WORK INSTRUCTION. Write out all the records exactly, and keep any images out.

RECORDS SUPPLIED.
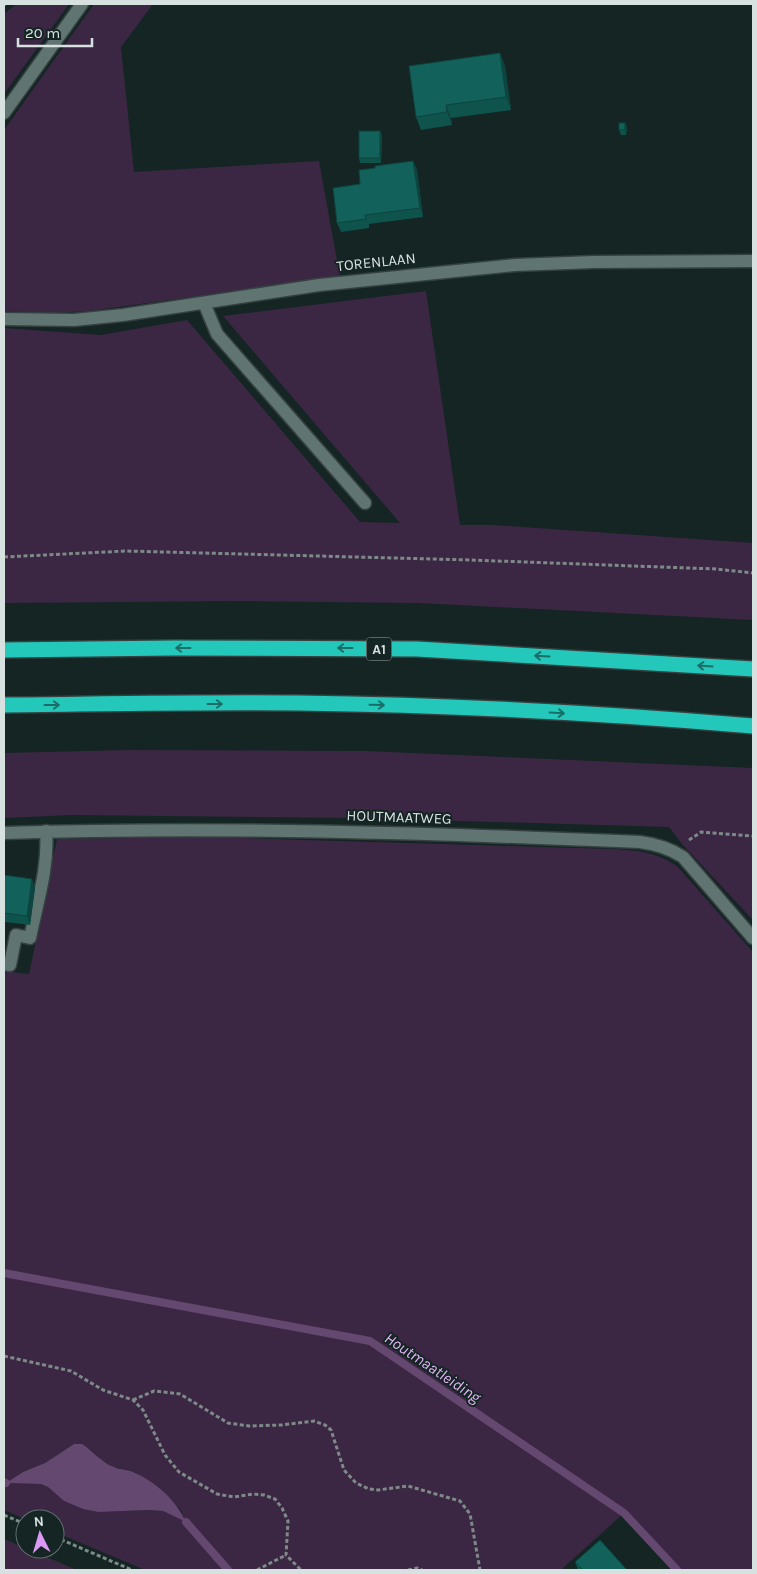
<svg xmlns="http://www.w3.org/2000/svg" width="757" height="1574" font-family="Karla,sans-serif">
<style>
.green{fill:#3b2743;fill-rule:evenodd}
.water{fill:#654870}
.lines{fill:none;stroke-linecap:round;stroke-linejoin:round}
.stream{stroke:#654870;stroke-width:8}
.service-casing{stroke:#344140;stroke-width:15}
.minor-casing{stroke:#344140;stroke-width:15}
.motorway-casing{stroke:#344140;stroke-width:18}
.path{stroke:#7d8a88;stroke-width:3;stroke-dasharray:4 2.5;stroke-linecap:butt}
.service{stroke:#607471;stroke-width:12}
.minor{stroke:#607471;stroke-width:12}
.motorway{stroke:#23c8bb;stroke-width:15}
.wall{fill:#0f534d}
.shaded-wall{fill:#0d443f}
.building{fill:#12615a;stroke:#0d443f}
.oneway{stroke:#1b6e67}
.labels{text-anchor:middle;stroke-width:4;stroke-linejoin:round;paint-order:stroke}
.shield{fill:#142523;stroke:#9ca9a7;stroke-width:1}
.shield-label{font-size:14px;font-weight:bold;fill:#d7e1e0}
.street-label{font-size:15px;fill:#d7e1e0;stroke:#142523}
.water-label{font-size:16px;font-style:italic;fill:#e2b3f5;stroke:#142523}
</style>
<rect width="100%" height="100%" fill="#142523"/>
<g class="green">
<polygon points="16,4 69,4 4,94 4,14"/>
<polygon points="94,4 153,4 121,47 134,172 319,161 340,277 88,311 55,313 4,311 4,130"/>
<polygon points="426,291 460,525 493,525 753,543 753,620 419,603 239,601 4,603 4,328 101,335 187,320 360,522 400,523 223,316"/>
<polygon points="130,750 365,751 753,768 753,920 683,845 669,827 358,818 72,815 4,818 4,753"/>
<path d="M204,837L613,849C640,851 653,851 677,866L753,952V1570H677L624,1513L563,1568L564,1570H145L55,1532V1519H25L4,1510V971L29,974L57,839ZM74,1444L91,1450L102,1461L113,1467L132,1471L154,1484L180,1509L186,1522L163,1511L149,1510L98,1512L83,1509L64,1501L48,1487L41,1484L7,1483L23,1472L45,1463Z"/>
<polygon points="4,1539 77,1570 4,1570"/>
</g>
<path class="water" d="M74,1444H82C93,1451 102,1463 114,1467C120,1470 127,1469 133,1472C156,1482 176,1500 186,1522L163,1511L149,1510L98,1512L83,1509L64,1501L48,1487L41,1484L6,1483L23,1472L45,1463Z"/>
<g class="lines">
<g class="stream">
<polyline points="4,1273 370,1341 624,1513 677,1570"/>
<polyline points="4,1482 6,1483"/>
<polyline points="186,1522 228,1570"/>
</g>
<g class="service-casing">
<g id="service">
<polyline points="204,303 217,334 365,503"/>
<path d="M4,964L10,965L16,935L30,938C37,903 49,867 46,831"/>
</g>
</g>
<g class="minor-casing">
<g id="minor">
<polyline points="4,113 82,4"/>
<polyline points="4,319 74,320 123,315 319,285 515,265 594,262 753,261"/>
<path d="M4,833C216,826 428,833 640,842C656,844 669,848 683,857L753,938"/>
</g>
</g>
<g class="motorway-casing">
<g id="motorway">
<polyline points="4,650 174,648 417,649 753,669"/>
<path d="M4,705C102,704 200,702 298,703C450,705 602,713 753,726"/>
</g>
</g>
<g class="path">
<polyline points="4,5 5,4"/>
<polyline points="4,557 126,551 471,560 716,569 753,573"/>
<polyline points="689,840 701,832 753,836"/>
<polyline points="4,1356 71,1371 103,1390 133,1400 143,1410 165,1455 179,1472 217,1494 234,1497 253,1494 264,1495 275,1499 282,1508 288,1521 286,1555 301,1570"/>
<polyline points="133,1400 154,1391 180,1394 228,1423 249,1426 282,1425 314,1421 325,1425 331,1430 344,1470 356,1483 369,1489 378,1490 408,1486 460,1501 470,1514 480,1570"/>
<polyline points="4,1515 25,1524"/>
<polyline points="55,1537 132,1570"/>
<polyline points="257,1570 286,1555"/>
<polyline points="408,1570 417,1568 422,1570"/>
</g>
<use href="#service" class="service"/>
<use href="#minor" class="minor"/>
<use href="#motorway" class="motorway"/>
</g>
<g class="wall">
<polygon points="500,53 505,66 511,110 451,118 452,125 421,130 416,117"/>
<polygon points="625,123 627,128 626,135 621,135 619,130"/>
<polygon points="380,131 382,136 381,163 360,163 359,158"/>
<polygon points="413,161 417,170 423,217 369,224 369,228 341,232 337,223 360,184 375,168"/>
<polygon points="4,875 35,888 30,925 5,922 4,931"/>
<polygon points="575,1562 627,1570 578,1570"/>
</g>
<g class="shaded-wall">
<polygon points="500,53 505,66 511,110 506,97"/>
<polygon points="446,105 451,118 452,125 447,112"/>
<polygon points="625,123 627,128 626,135 625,130"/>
<polygon points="380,131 382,136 381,163 380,158"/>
<polygon points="413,161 417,170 423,217 420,208"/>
<polygon points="32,879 35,888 30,925 27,916"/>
<polygon points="4,918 5,922 4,931"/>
</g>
<g class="building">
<polygon points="500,53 506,97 446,105 447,112 416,117 409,66"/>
<rect x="619" y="123" width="6" height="7"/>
<rect x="359" y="131" width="21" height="27"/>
<polygon points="413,161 420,208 365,215 366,219 337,223 333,188 360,184 359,170 375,168 375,166"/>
<polygon points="4,875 32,879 27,916 4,913"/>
<polygon points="600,1540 627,1570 583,1570 575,1562"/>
</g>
<defs><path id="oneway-shaft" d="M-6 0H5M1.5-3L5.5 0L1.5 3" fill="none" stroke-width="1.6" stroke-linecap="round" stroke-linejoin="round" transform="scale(1.25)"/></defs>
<g class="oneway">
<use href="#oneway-shaft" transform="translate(183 648) rotate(-180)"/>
<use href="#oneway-shaft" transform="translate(345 648) rotate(-180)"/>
<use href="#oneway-shaft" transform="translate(542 656) rotate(-177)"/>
<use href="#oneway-shaft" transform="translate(705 666) rotate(-176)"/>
<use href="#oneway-shaft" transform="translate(215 704)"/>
<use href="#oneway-shaft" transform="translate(52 705)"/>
<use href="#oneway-shaft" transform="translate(377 705) rotate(1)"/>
<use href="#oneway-shaft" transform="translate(557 713) rotate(3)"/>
</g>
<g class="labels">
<rect class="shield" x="366.5" y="637.5" width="25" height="23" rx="4"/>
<g class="shield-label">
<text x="379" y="654">A1</text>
</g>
<g class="street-label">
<text transform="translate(376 262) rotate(-6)" y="5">TORENLAAN</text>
<text transform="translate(399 817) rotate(2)" y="5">HOUTMAATWEG</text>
</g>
<g class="water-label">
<text transform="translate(433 1367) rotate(34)" y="6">Houtmaatleiding</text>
</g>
</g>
<rect width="757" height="1574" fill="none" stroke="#d7e1e0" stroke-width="10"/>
<g transform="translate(40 1534) rotate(355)"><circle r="24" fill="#142523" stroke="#62706f"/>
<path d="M0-4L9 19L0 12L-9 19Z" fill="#db99f5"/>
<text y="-8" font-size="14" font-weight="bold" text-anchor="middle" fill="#d7e1e0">N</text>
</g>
<path d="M18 38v8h74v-8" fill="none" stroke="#d7e1e0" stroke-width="2.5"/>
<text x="25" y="38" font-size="15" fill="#d7e1e0" stroke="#142523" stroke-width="4" paint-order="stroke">20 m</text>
</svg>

EXERCISE SOLUTION.
<svg xmlns="http://www.w3.org/2000/svg" width="757" height="1574" font-family="Karla,sans-serif">
<style>
.green{fill:#3b2743;fill-rule:evenodd}
.water{fill:#654870}
.lines{fill:none;stroke-linecap:round;stroke-linejoin:round}
.stream{stroke:#654870;stroke-width:8}
.service-casing{stroke:#344140;stroke-width:15}
.minor-casing{stroke:#344140;stroke-width:15}
.motorway-casing{stroke:#344140;stroke-width:18}
.path{stroke:#7d8a88;stroke-width:3;stroke-dasharray:4 2.5;stroke-linecap:butt}
.service{stroke:#607471;stroke-width:12}
.minor{stroke:#607471;stroke-width:12}
.motorway{stroke:#23c8bb;stroke-width:15}
.wall{fill:#0f534d}
.shaded-wall{fill:#0d443f}
.building{fill:#12615a;stroke:#0d443f}
.oneway{stroke:#1b6e67}
.labels{text-anchor:middle;stroke-width:4;stroke-linejoin:round;paint-order:stroke}
.shield{fill:#142523;stroke:#9ca9a7;stroke-width:1}
.shield-label{font-size:14px;font-weight:bold;fill:#d7e1e0}
.street-label{font-size:15px;fill:#d7e1e0;stroke:#142523}
.water-label{font-size:16px;font-style:italic;fill:#e2b3f5;stroke:#142523}
</style>
<rect width="100%" height="100%" fill="#142523"/>
<g class="green">
<polygon points="16,4 69,4 4,94 4,14"/>
<polygon points="94,4 153,4 121,47 134,172 319,161 340,277 88,311 55,313 4,311 4,130"/>
<polygon points="426,291 460,525 493,525 753,543 753,620 419,603 239,601 4,603 4,328 101,335 187,320 360,522 400,523 223,316"/>
<polygon points="130,750 365,751 753,768 753,920 683,845 669,827 358,818 72,815 4,818 4,753"/>
<path d="M204,837L613,849C640,851 653,851 677,866L753,952V1570H677L624,1513L563,1568L564,1570H145L55,1532V1519H25L4,1510V971L29,974L57,839ZM74,1444L91,1450L102,1461L113,1467L132,1471L154,1484L180,1509L186,1522L163,1511L149,1510L98,1512L83,1509L64,1501L48,1487L41,1484L7,1483L23,1472L45,1463Z"/>
<polygon points="4,1539 77,1570 4,1570"/>
</g>
<path class="water" d="M74,1444H82C93,1451 102,1463 114,1467C120,1470 127,1469 133,1472C156,1482 176,1500 186,1522L163,1511L149,1510L98,1512L83,1509L64,1501L48,1487L41,1484L6,1483L23,1472L45,1463Z"/>
<g class="lines">
<g class="stream">
<polyline points="4,1273 370,1341 624,1513 677,1570"/>
<polyline points="4,1482 6,1483"/>
<polyline points="186,1522 228,1570"/>
</g>
<g class="service-casing">
<g id="service">
<polyline points="204,303 217,334 365,503"/>
<path d="M4,964L10,965L16,935L30,938C37,903 49,867 46,831"/>
</g>
</g>
<g class="minor-casing">
<g id="minor">
<polyline points="4,113 82,4"/>
<polyline points="4,319 74,320 123,315 319,285 515,265 594,262 753,261"/>
<path d="M4,833C216,826 428,833 640,842C656,844 669,848 683,857L753,938"/>
</g>
</g>
<g class="motorway-casing">
<g id="motorway">
<polyline points="4,650 174,648 417,649 753,669"/>
<path d="M4,705C102,704 200,702 298,703C450,705 602,713 753,726"/>
</g>
</g>
<g class="path">
<polyline points="4,5 5,4"/>
<polyline points="4,557 126,551 471,560 716,569 753,573"/>
<polyline points="689,840 701,832 753,836"/>
<polyline points="4,1356 71,1371 103,1390 133,1400 143,1410 165,1455 179,1472 217,1494 234,1497 253,1494 264,1495 275,1499 282,1508 288,1521 286,1555 301,1570"/>
<polyline points="133,1400 154,1391 180,1394 228,1423 249,1426 282,1425 314,1421 325,1425 331,1430 344,1470 356,1483 369,1489 378,1490 408,1486 460,1501 470,1514 480,1570"/>
<polyline points="4,1515 25,1524"/>
<polyline points="55,1537 132,1570"/>
<polyline points="257,1570 286,1555"/>
<polyline points="408,1570 417,1568 422,1570"/>
</g>
<use href="#service" class="service"/>
<use href="#minor" class="minor"/>
<use href="#motorway" class="motorway"/>
</g>
<g class="wall">
<polygon points="500,53 505,66 511,110 451,118 452,125 421,130 416,117"/>
<polygon points="625,123 627,128 626,135 621,135 619,130"/>
<polygon points="380,131 382,136 381,163 360,163 359,158"/>
<polygon points="413,161 417,170 423,217 369,224 369,228 341,232 337,223 360,184 375,168"/>
<polygon points="4,875 35,888 30,925 5,922 4,931"/>
<polygon points="575,1562 627,1570 578,1570"/>
</g>
<g class="shaded-wall">
<polygon points="500,53 505,66 511,110 506,97"/>
<polygon points="446,105 451,118 452,125 447,112"/>
<polygon points="625,123 627,128 626,135 625,130"/>
<polygon points="380,131 382,136 381,163 380,158"/>
<polygon points="413,161 417,170 423,217 420,208"/>
<polygon points="32,879 35,888 30,925 27,916"/>
<polygon points="4,918 5,922 4,931"/>
</g>
<g class="building">
<polygon points="500,53 506,97 446,105 447,112 416,117 409,66"/>
<rect x="619" y="123" width="6" height="7"/>
<rect x="359" y="131" width="21" height="27"/>
<polygon points="413,161 420,208 365,215 366,219 337,223 333,188 360,184 359,170 375,168 375,166"/>
<polygon points="4,875 32,879 27,916 4,913"/>
<polygon points="600,1540 627,1570 583,1570 575,1562"/>
</g>
<defs><path id="oneway-shaft" d="M-6 0H5M1.5-3L5.5 0L1.5 3" fill="none" stroke-width="1.6" stroke-linecap="round" stroke-linejoin="round" transform="scale(1.25)"/></defs>
<g class="oneway">
<use href="#oneway-shaft" transform="translate(183 648) rotate(-180)"/>
<use href="#oneway-shaft" transform="translate(345 648) rotate(-180)"/>
<use href="#oneway-shaft" transform="translate(542 656) rotate(-177)"/>
<use href="#oneway-shaft" transform="translate(705 666) rotate(-176)"/>
<use href="#oneway-shaft" transform="translate(215 704)"/>
<use href="#oneway-shaft" transform="translate(52 705)"/>
<use href="#oneway-shaft" transform="translate(377 705) rotate(1)"/>
<use href="#oneway-shaft" transform="translate(557 713) rotate(3)"/>
</g>
<g class="labels">
<rect class="shield" x="366.5" y="637.5" width="25" height="23" rx="4"/>
<g class="shield-label">
<text x="379" y="654">A1</text>
</g>
<g class="street-label">
<text transform="translate(376 262) rotate(-6)" y="5">TORENLAAN</text>
<text transform="translate(399 817) rotate(2)" y="5">HOUTMAATWEG</text>
</g>
<g class="water-label">
<text transform="translate(433 1367) rotate(34)" y="6">Houtmaatleiding</text>
</g>
</g>
<rect width="757" height="1574" fill="none" stroke="#d7e1e0" stroke-width="10"/>
<g transform="translate(40 1534) rotate(355)"><circle r="24" fill="#142523" stroke="#62706f"/>
<path d="M0-4L9 19L0 12L-9 19Z" fill="#db99f5"/>
<text y="-8" font-size="14" font-weight="bold" text-anchor="middle" fill="#d7e1e0">N</text>
</g>
<path d="M18 38v8h74v-8" fill="none" stroke="#d7e1e0" stroke-width="2.5"/>
<text x="25" y="38" font-size="15" fill="#d7e1e0" stroke="#142523" stroke-width="4" paint-order="stroke">20 m</text>
</svg>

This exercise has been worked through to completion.